Souvenir Program
*On this date in 1937, The Southern Negro Youth Congress (SNYC) was founded. Established in 1937 at a conference in Richmond, Virginia, the Southern Negro Youth Congress consisted of young leaders participating in the National Negro Congress.
The first gathering of the SNYC consisted of a wide range of individuals. Such individuals as representatives from almost all the HBCUs in the country, Boy Scouts and Girl Scouts, young steel workers, and even members of the YMCA joined together to form the Southern Negro Youth Congress.
The SNYC felt that the major threat to the role of democracy was not communism or socialism. Still, rather fascism was the biggest threat, not only to the Black population but also a major threat to the white population as well. Many members of the Southern Negro Youth Congress felt that it was a great organization because it allowed people to settle into the Southern areas and take action to change it for the better.
The SNYC engaged in many activities during the late 1930s and 1940s such as leading boycotts against discriminatory working environments, registering Black votes, discussing problems with government officials in Washington, D.C., organizing workers into unions, and assisting rural Blacks in legal cases. The Southern Negro Youth Congress performed such studies as taking items purchased in a Black community and then comparing the prices to those purchased in a white community. This study showed that prices for the same goods were 20-30% higher in the Black communities than in the white communities, which meant that the citizens who were struggling most to survive were paying higher prices for the items that were necessary for them to live.
Prominent members of the SNYC consisted of veteran activists James Jackson, Helen Gray, and Esther Cooper Jackson. and Edward E. Strong and, at one time or another, had the support that included Mary McCleod Bethune, Charlotte Hawkins Brown, Franklin D. Roosevelt, and W. E. B. DuBois. At its prime, the Southern Negro Youth Congress claimed that it represented about 250,000 young Black southerners, but these numbers could not be verified due to insufficient records.
The Southern Negro Youth Congress saw its demise in 1949 partly due to the times that occurred post-World War II. The United States was undergoing what later became known as the Cold War, which led to heightened racial tension and encouraged local and national law enforcement agencies to increase the surveillance of radical and subversive organizations.

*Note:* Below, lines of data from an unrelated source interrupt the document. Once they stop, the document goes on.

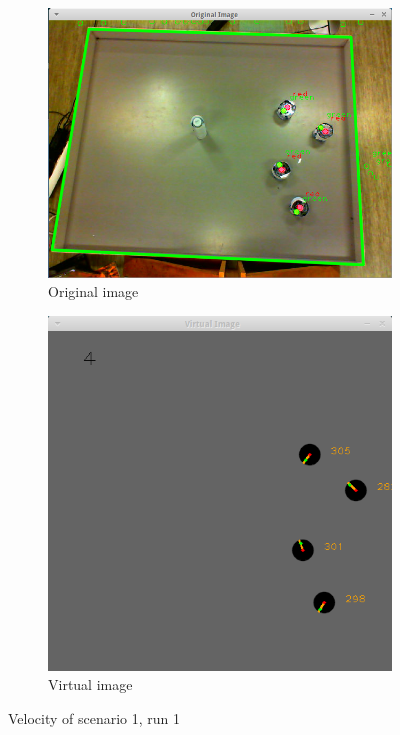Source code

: \begin{figure}[H]
    \centering
    \begin{subfigure}[b]{0.55\textwidth}
        \centering
        \includegraphics[width=\textwidth]{figs/camOrig}
        \caption{Original image}
        \label{fig:camorig}
    \end{subfigure}
    \hfill
    \begin{subfigure}[b]{0.4\textwidth}
        \centering
        \includegraphics[width=\textwidth]{figs/camVirt}
        \caption{Virtual image}
        \label{fig:camvirt}
    \end{subfigure}
    \caption[Velocity]{Velocity of scenario 1, run 1}
    \label{fig:cam}
\end{figure}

According to the United States Attorney General, Tom Clark, the SNYC appeared as a subversive organization. The Southern Negro Youth Congress was based on two fundamental objectives: democratizing the South and providing its resident's equal opportunities. Although the Southern Negro Youth Congress disbanded by 1949, the effects of the SNYC’s efforts were not lost in that it instilled an essence and spirit into the people for the further American Civil Rights Movement that would occur a decade later.